La governance si inceppa quando le responsabilità non sono chiare. "L'AI ha detto così" non è una risposta accettabile per nessuna decisione di business.
Gestione dei rischi per le PMI
I rischi specifici che una PMI deve presidiare non sono gli stessi di una banca o di un ospedale. Ma esistono.
Privacy e GDPR: il rischio più immediato. Dati di clienti, dipendenti, fornitori che finiscono su sistemi cloud senza una base giuridica adeguata. La soluzione non è non usare l'AI - è usare strumenti che rispettano i requisiti di trattamento dati.
Bias nei processi decisionali: se usi l'AI per filtrare CV, per valutare il credito di un cliente, per prioritizzare richieste di assistenza, devi verificare periodicamente che il sistema non produca discriminazioni sistematiche. Non è fantascienza - è già successo in aziende reali.
Vendor lock-in: se costruisci processi critici su uno strumento AI di un singolo fornitore, dipendi da quel fornitore per prezzi, disponibilità e continuità. Non è un motivo per non usarlo, ma è un rischio da tenere in conto nella progettazione.
Qualità degli output: l'AI sbaglia. I sistemi AI producono output plausibili ma errati, a volte con grande sicurezza. Nei processi dove l'errore ha conseguenze (comunicazioni ai clienti, documenti legali, calcoli finanziari), serve sempre un controllo umano.
AI Act: cosa cambia per chi usa l'AI senza svilupparla
La maggior parte delle PMI non sviluppa AI. Usa strumenti AI di terzi - fornitori SaaS, plugin, API. Anche in questo caso, l'AI Act prevede obblighi.

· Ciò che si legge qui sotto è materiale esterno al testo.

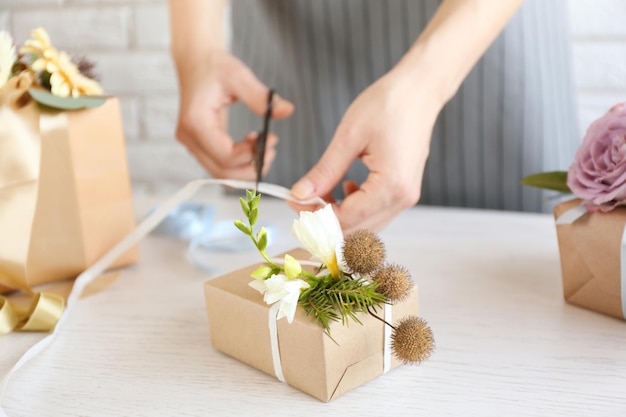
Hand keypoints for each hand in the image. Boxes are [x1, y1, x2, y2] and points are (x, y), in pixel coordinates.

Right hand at [175, 50, 293, 178]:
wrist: (196, 62)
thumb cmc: (215, 66)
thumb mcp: (239, 76)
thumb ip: (261, 97)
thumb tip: (287, 110)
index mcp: (196, 121)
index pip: (224, 156)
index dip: (251, 154)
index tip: (271, 138)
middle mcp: (189, 138)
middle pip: (222, 172)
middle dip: (252, 167)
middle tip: (272, 149)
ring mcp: (192, 144)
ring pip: (221, 175)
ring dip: (247, 168)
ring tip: (264, 146)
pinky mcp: (198, 146)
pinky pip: (219, 167)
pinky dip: (239, 165)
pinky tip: (252, 145)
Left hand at [289, 68, 441, 232]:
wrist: (420, 90)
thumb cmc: (388, 104)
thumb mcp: (349, 136)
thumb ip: (324, 171)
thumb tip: (300, 194)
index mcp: (390, 185)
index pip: (345, 219)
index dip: (314, 216)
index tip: (293, 202)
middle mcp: (402, 198)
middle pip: (355, 230)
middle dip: (324, 221)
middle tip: (300, 201)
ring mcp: (406, 197)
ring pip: (365, 226)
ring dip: (339, 216)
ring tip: (320, 192)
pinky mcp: (404, 191)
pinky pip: (376, 213)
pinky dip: (354, 209)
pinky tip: (345, 188)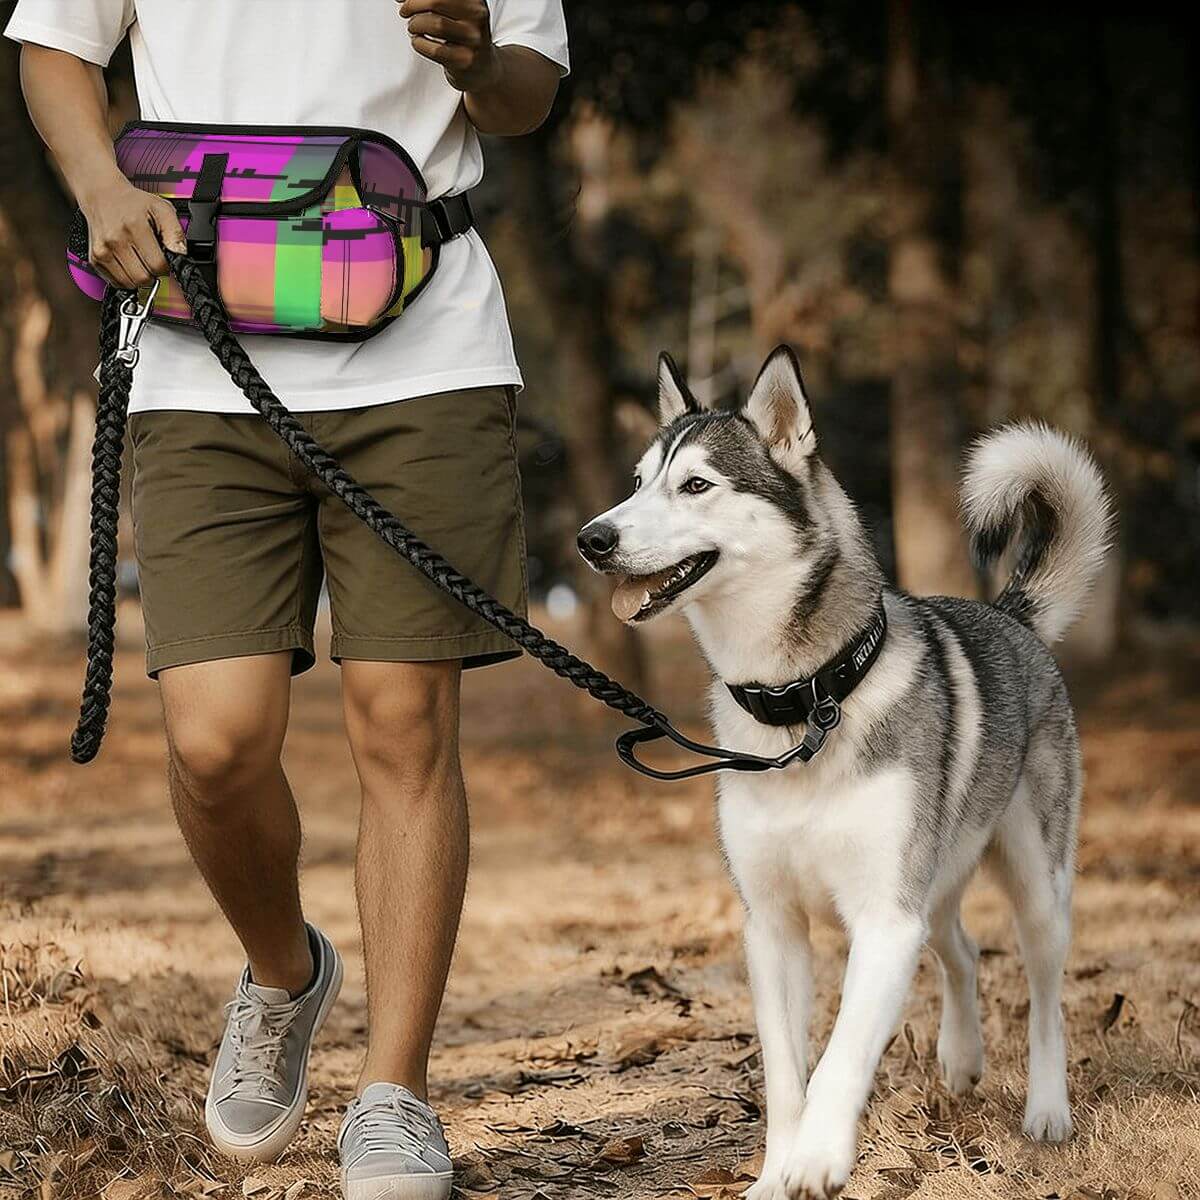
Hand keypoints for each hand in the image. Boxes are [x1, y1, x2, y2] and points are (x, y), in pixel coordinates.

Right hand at [81, 174, 186, 289]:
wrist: (102, 194)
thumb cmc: (132, 202)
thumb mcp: (161, 208)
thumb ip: (175, 232)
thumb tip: (181, 253)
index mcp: (134, 227)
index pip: (157, 266)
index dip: (166, 266)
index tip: (164, 259)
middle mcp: (115, 240)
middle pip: (143, 278)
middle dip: (153, 273)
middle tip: (152, 260)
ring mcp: (102, 251)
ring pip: (130, 283)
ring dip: (140, 277)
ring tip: (140, 260)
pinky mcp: (95, 259)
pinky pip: (117, 282)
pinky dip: (126, 277)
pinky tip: (128, 262)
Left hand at [398, 0, 500, 92]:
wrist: (483, 69)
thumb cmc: (463, 36)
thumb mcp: (456, 11)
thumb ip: (435, 2)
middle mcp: (477, 16)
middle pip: (435, 1)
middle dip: (412, 5)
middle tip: (404, 12)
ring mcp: (473, 40)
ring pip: (435, 25)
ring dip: (416, 25)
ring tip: (413, 28)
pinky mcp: (465, 61)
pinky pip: (435, 49)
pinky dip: (419, 44)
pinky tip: (419, 42)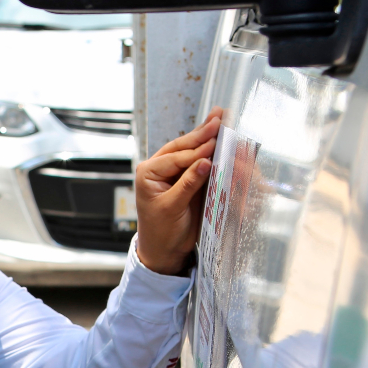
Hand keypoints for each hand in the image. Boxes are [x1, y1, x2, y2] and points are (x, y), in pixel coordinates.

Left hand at [134, 107, 222, 274]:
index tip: (216, 141)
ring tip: (219, 117)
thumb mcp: (172, 208)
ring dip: (205, 135)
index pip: (176, 157)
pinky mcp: (184, 179)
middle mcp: (158, 168)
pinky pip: (197, 161)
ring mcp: (171, 172)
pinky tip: (217, 137)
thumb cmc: (161, 232)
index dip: (197, 150)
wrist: (163, 250)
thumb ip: (188, 184)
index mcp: (148, 173)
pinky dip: (208, 150)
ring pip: (189, 149)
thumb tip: (205, 161)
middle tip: (219, 117)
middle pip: (182, 147)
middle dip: (201, 133)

Se usi un sistema AI classificato come ad alto rischio (selezione del personale, scoring del credito, alcuni sistemi di safety), hai obblighi come "deployer": verifica che il sistema sia conforme, mantieni un registro degli utilizzi, garantisci supervisione umana.
Se usi sistemi AI a rischio limitato (chatbot, sistemi di raccomandazione, generatori di testo), gli obblighi sono minori ma esistono: principalmente obblighi di trasparenza verso gli utenti.
La lettura pratica per una PMI: chiedi ai tuoi fornitori di AI la loro documentazione di conformità all'AI Act. Se non l'hanno, è un segnale di rischio.
Una governance leggera ma reale
Non serve un ufficio dedicato. Serve un approccio sistematico anche con risorse limitate.
Un documento di una pagina con le policy d'uso. Una lista degli strumenti approvati. Un owner identificato per ogni progetto AI. Una riunione trimestrale per fare il punto su cosa funziona e cosa no. Un processo per segnalare problemi.
Questo è sufficiente per la maggior parte delle PMI italiane che stanno iniziando con l'AI. È molto meno di quanto facciano le grandi aziende - ma è infinitamente meglio del nulla.
Il momento giusto per costruire la governance AI non è quando arriva il problema. È adesso, mentre i sistemi sono ancora semplici e le abitudini si possono formare in modo controllato.